(Saved entries)
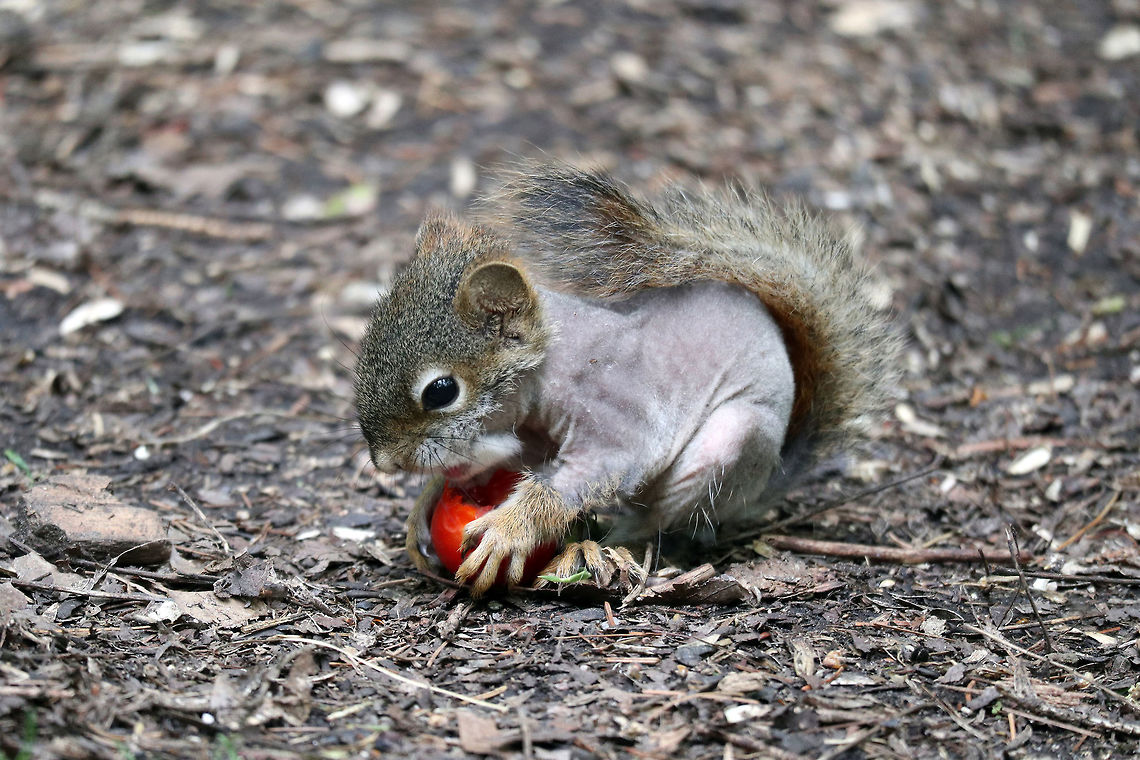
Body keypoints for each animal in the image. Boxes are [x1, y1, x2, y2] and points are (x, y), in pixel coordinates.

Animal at [354, 162, 899, 596]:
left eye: (441, 391)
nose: (384, 462)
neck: (552, 364)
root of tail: (770, 479)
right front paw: (425, 503)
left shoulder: (618, 415)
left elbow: (598, 469)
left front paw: (509, 529)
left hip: (728, 447)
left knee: (660, 522)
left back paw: (601, 547)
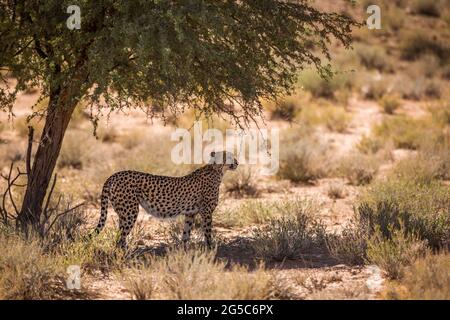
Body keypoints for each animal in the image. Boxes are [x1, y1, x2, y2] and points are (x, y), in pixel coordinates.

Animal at [94, 151, 239, 249]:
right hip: (130, 211)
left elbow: (186, 234)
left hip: (122, 213)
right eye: (230, 157)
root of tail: (114, 175)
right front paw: (210, 249)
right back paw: (126, 255)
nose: (237, 162)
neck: (216, 170)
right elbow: (208, 233)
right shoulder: (207, 213)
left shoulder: (190, 214)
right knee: (121, 237)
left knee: (119, 235)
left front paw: (184, 252)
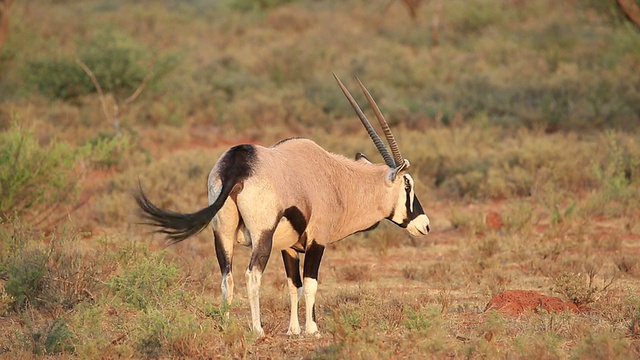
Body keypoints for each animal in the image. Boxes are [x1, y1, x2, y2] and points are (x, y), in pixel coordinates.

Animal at [134, 74, 430, 338]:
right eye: (407, 185)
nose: (425, 225)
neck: (336, 179)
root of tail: (237, 165)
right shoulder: (316, 241)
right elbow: (310, 284)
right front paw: (312, 330)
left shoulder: (289, 247)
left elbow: (293, 286)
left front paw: (293, 330)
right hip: (262, 236)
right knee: (252, 275)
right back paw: (257, 329)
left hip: (222, 233)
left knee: (226, 277)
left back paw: (225, 326)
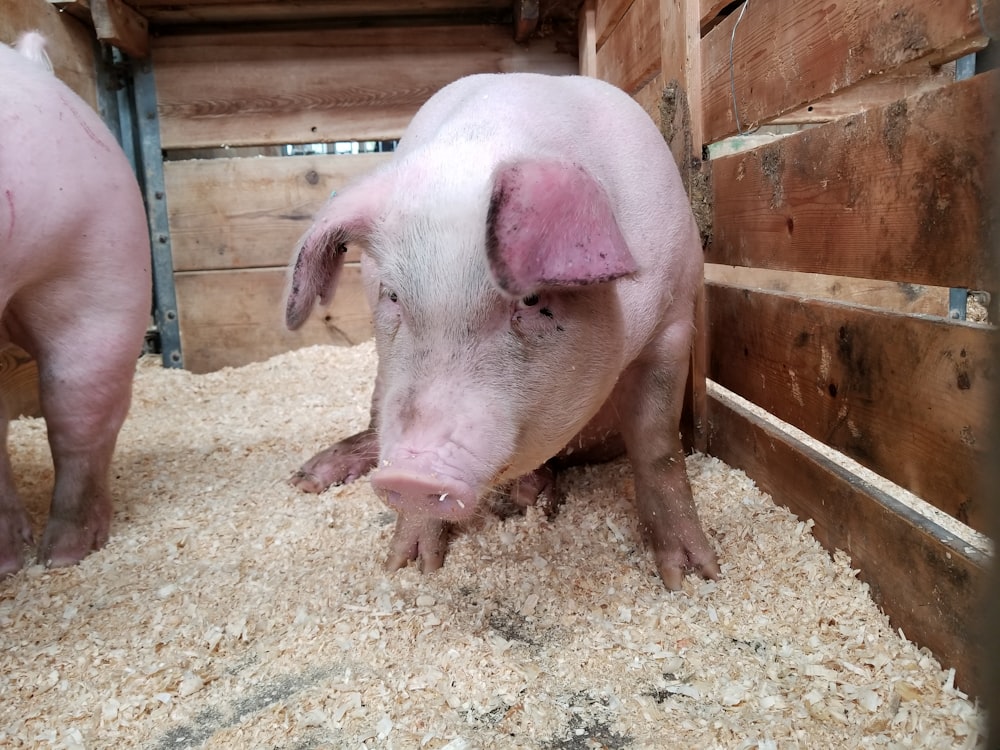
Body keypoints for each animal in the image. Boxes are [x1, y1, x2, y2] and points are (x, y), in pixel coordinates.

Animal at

* _PROBLEM_
Transcribe exactly, and only, the lines from the one containing "right elbow: (310, 284)" through the last line of the records above, both included; leave out the pictures.

* _ANSWER TO THE EXERCISE_
right elbow: (310, 284)
right front paw: (312, 330)
left shoulder: (289, 247)
left elbow: (293, 286)
left front paw: (293, 330)
right hip: (262, 236)
right knee: (252, 275)
right back paw: (257, 329)
left hip: (222, 233)
left knee: (226, 277)
left back paw: (225, 326)
Body keypoints for each animal in the image. Boxes are [x1, y1, x2, y2] and points are (x, y), in pixel coordinates.

Animal at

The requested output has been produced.